Mon, Aug 30, 2004 - Page 6 News List

Grozny poll bomber dies on lam

SEPARATISTS SUSPECTED As a Moscow-backed candidate awaits his probable election victory, the Russian province's people are weary of war and its devastation

AP , OISKHARA, RUSSIA

A man tried to bring a suspicious package to a polling station in Chechnya yesterday, then died in an explosion as he ran away, the head of the Chechen election commission said on Russian television.

The blast came as Chechens voted for a president to replace the Kremlin-backed leader who was killed in a bomb blast in May.

Details were sketchy on the incident in the Chechen capital of Grozny.

When guards at the polling station asked to see the package, "He began to run. It blew up. He died," elections commission head Abdul-Kerim Arsakhanov said in comments shown on the NTV television channel.

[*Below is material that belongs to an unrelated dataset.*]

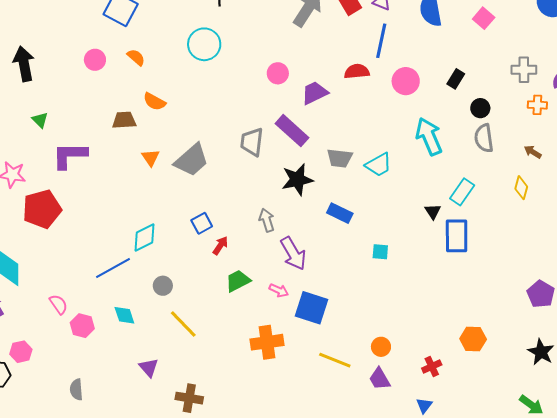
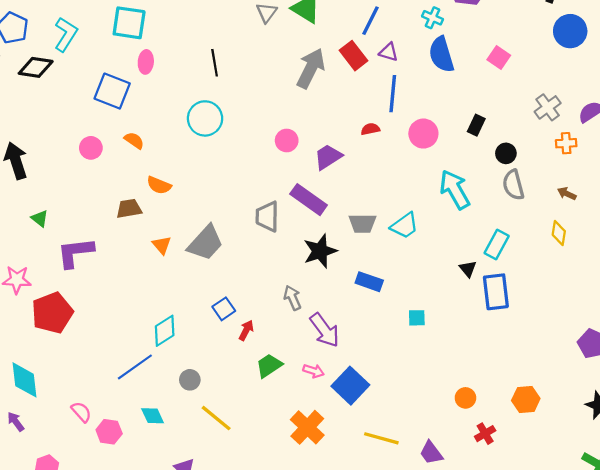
gray cross: (524, 70) -> (548, 107), turned -30
red semicircle: (357, 71) -> (370, 129), size x0.7
blue square: (312, 308) -> (350, 386), turned 32
orange cross: (267, 342) -> (307, 427), turned -32
orange circle: (381, 347) -> (465, 398), moved

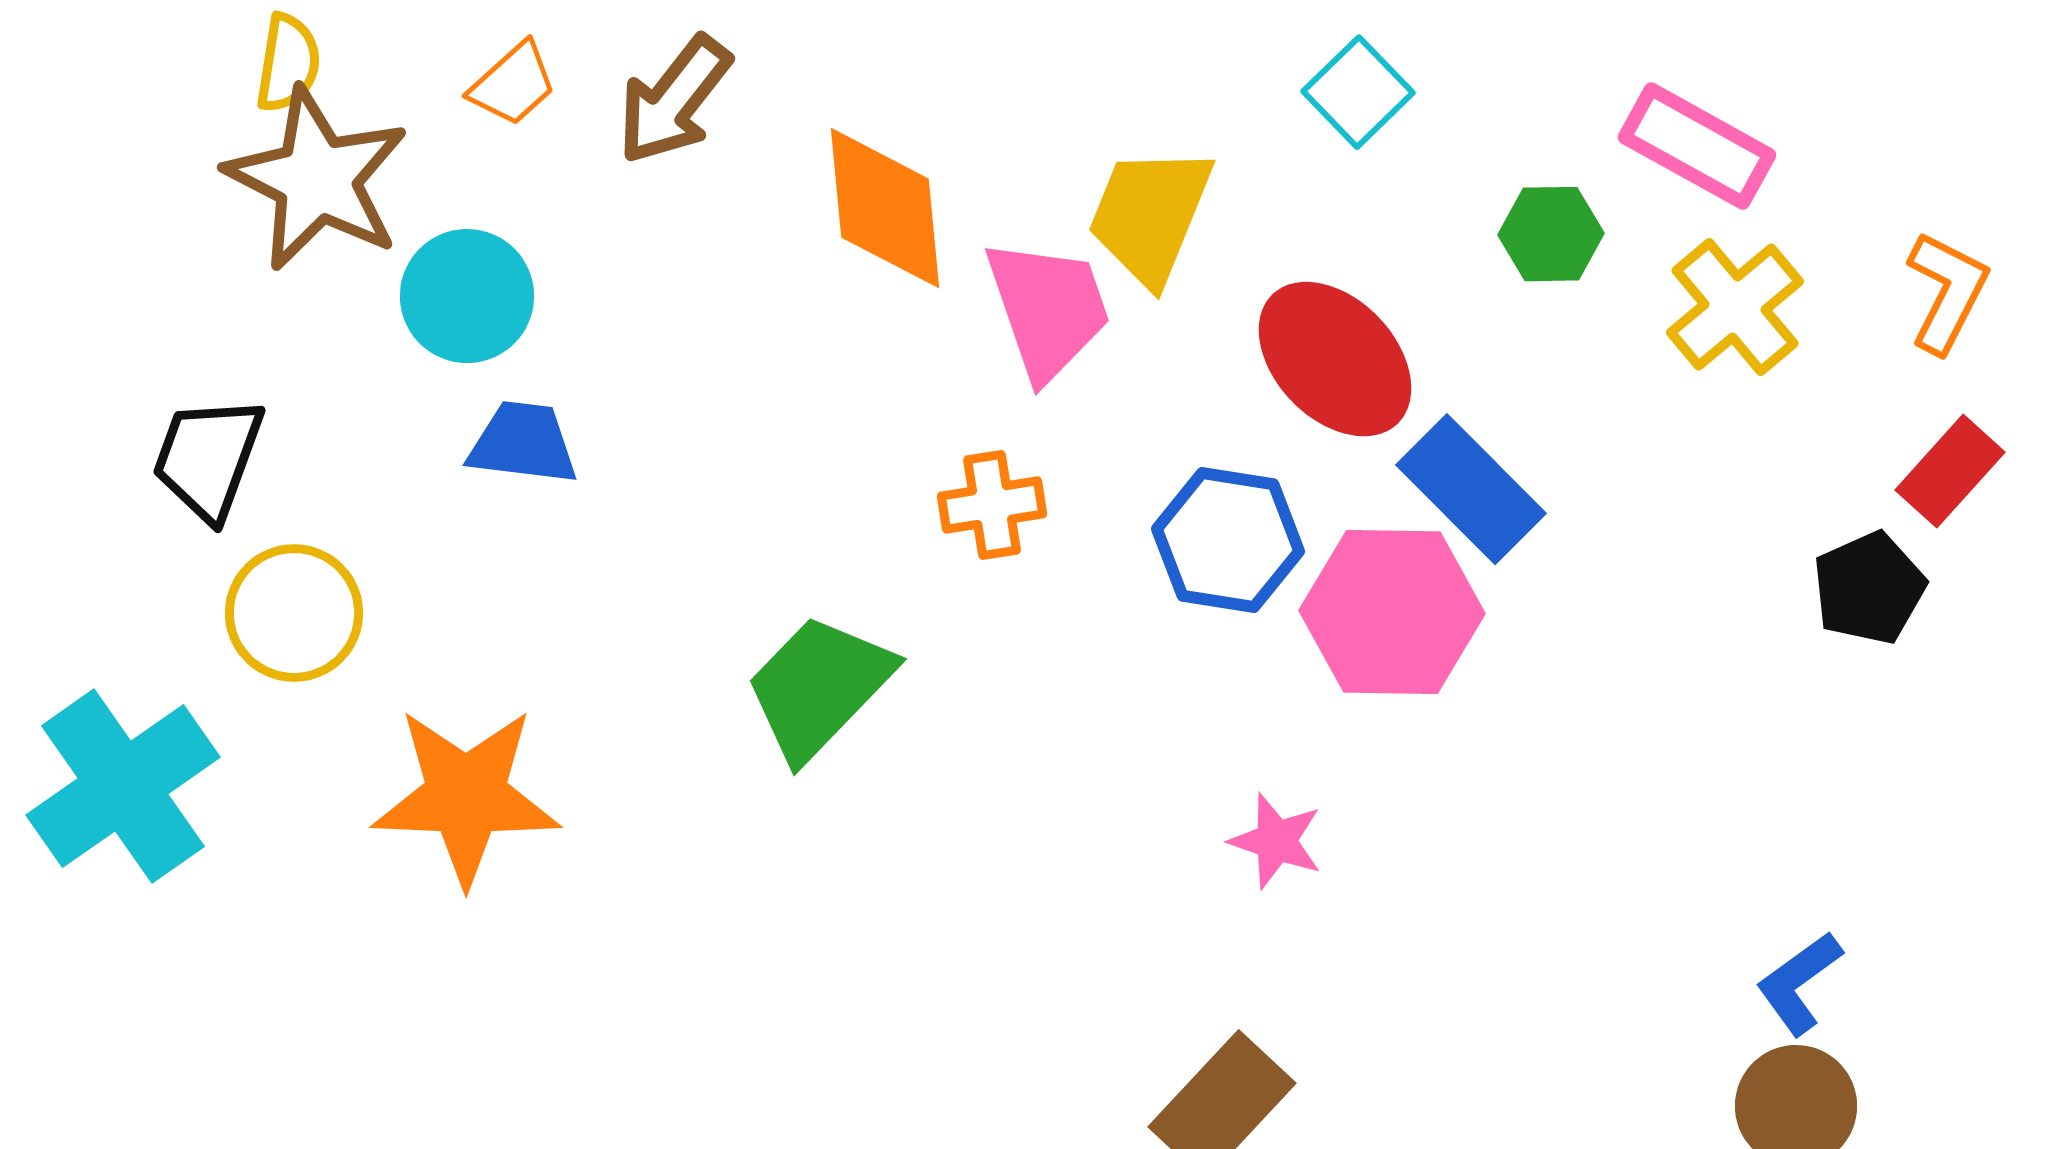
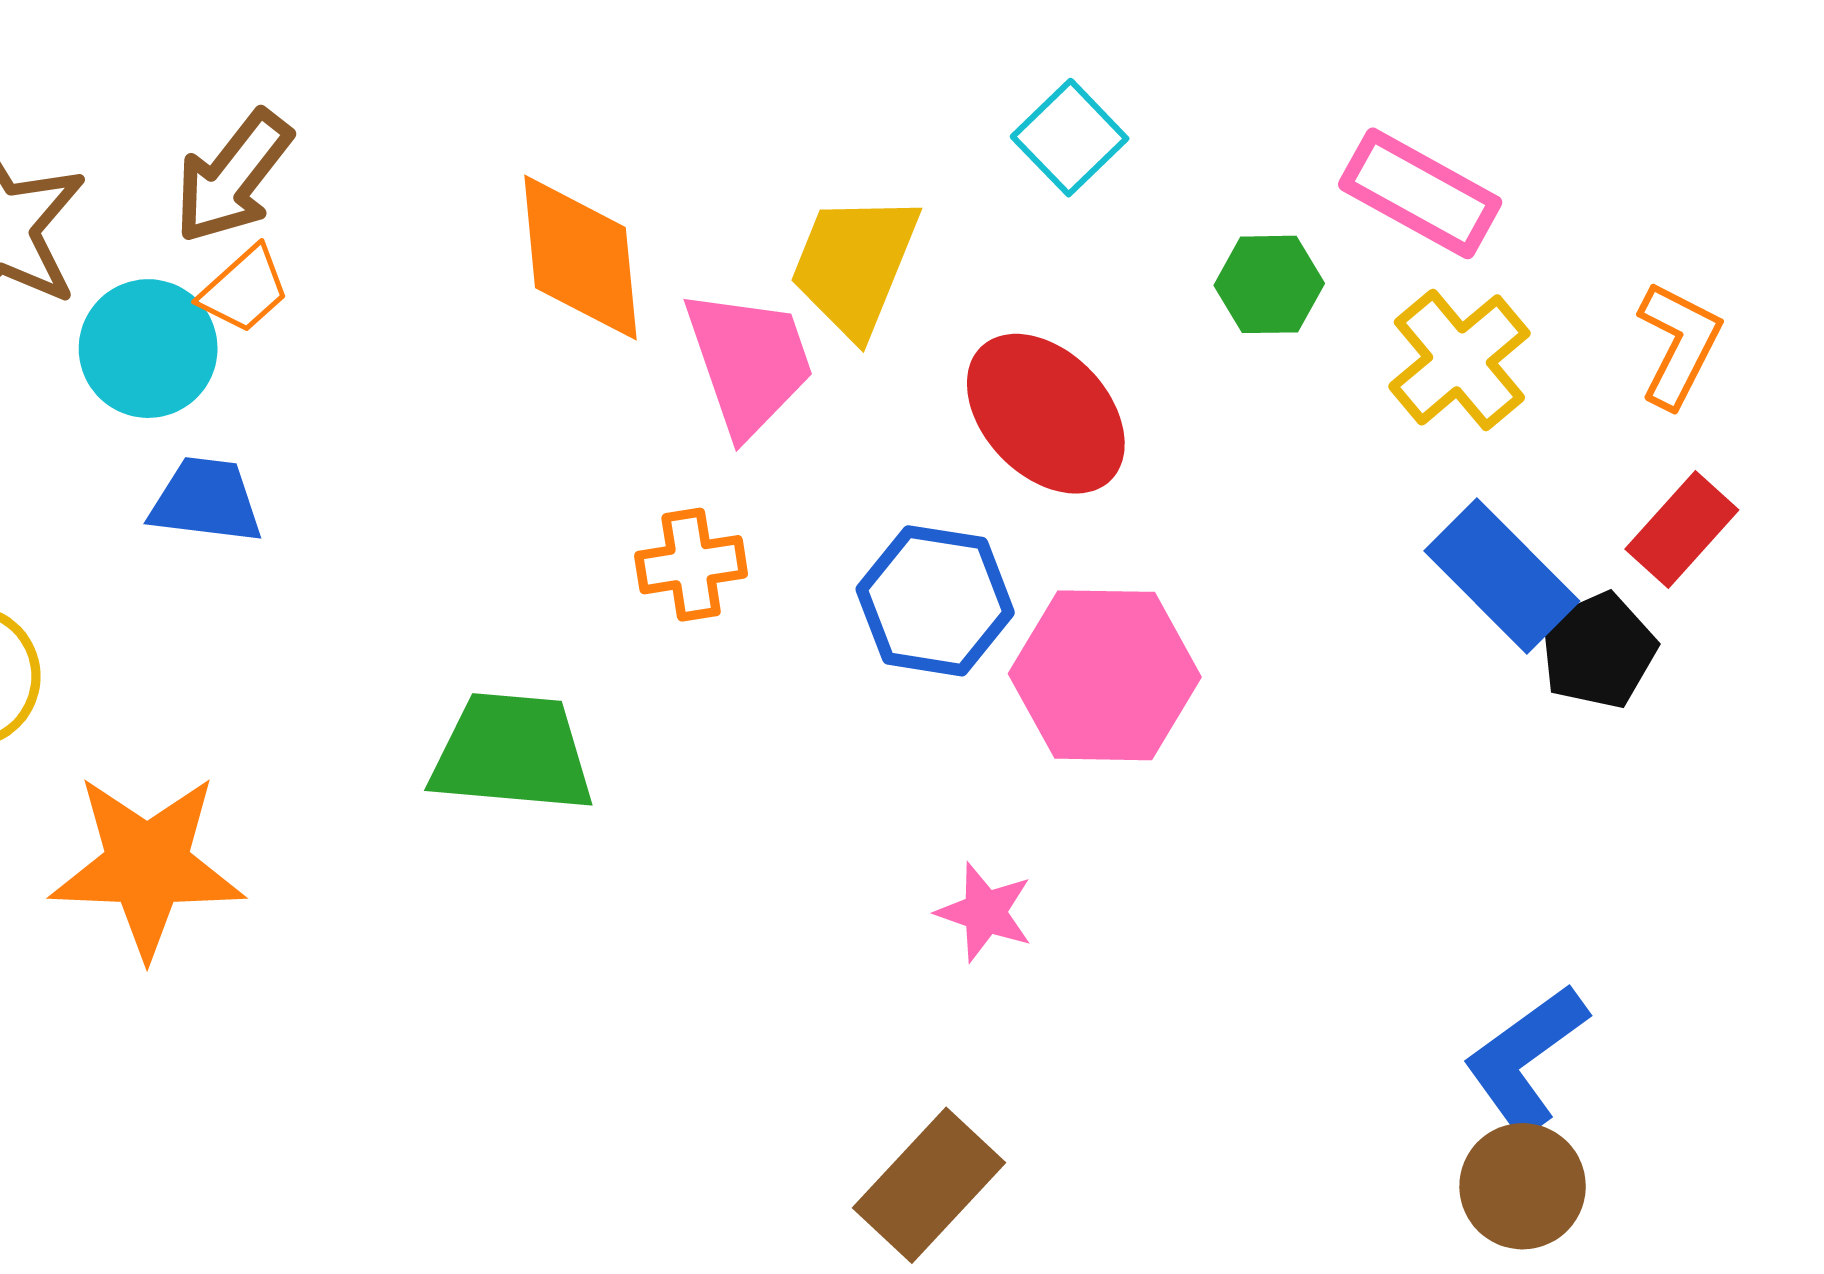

No other casualties were reported and the polling station continued to operate, according to NTV.

The election is part of the Kremlin's strategy to try to undermine support for separatist rebels who have been fighting Russian forces for nearly five years by inducing a semblance of civil order in the ruined southern republic.

An election last October based on that strategy brought Akhmad Kadyrov to power, but Kadyrov was killed in a bomb blast in Grozny in May and fighting and violent crime have continued unabated.

"People are sick of the fighting," said Tashtyela Yarnasa, 65, a pensioner who came to vote at a heavily guarded school in the eastern Chechen town of Oiskhara. "I'm hoping there won't be any more war."

Recent weeks indicate that Chechen separatists are still fighting. Earlier this month, some 30 people were reported killed in a night of attacks on police stations and patrols in Grozny, the capital.

In addition, the elections were shadowed by mounting suspicions that Chechen terrorists brought down two Russian airliners that crashed nearly simultaneously on Tuesday. Officials say traces of explosives were found in the wreckage of both planes and that they are investigating two Chechen women who were among the passengers -- one aboard each plane.

The region's top police official, Major General Alu Alkhanov, is the unquestioned favorite among the seven candidates for president, and the Kremlin has made clear its support for him. When Russian President Vladimir Putin made a surprise visit to Kadyrov's grave last week, state television showed Alkhanov beside him.

Alkhanov appears frequently on television newscasts -- while the other candidates are seen rarely, if ever -- and officials in the Moscow-backed Chechen government barred Alkhanov's only serious challenger from running.

"He's a man of integrity ... I see him on television," Yarnasa said.

The lack of any real opposition to Alkhanov has led human rights groups and many Chechens to assume the election result is a foregone conclusion, as was last year's election of Kadyrov.

The ITAR-Tass news agency cited election officials as saying more than 10 percent of the eligible voters turned out in the first two hours of voting. However, at the polling station in Oiskhara, officials said only about 25 people had shown up to cast ballots in the first two hours.

At the polling station, guards waved metal detectors over each prospective voter and men of uncertain affiliation in camouflage outfits watched from the second floor.

Chechnya's more than 1 million residents live in a largely dysfunctional region. Nearly three-quarters of the population are without work. Electricity and telephone service are almost nonexistent. Tens of thousands of people have fled, mostly to neighboring Ingushetia. Hundreds have disappeared in kidnappings blamed on separatist fighters, Russian forces and allied paramilitaries.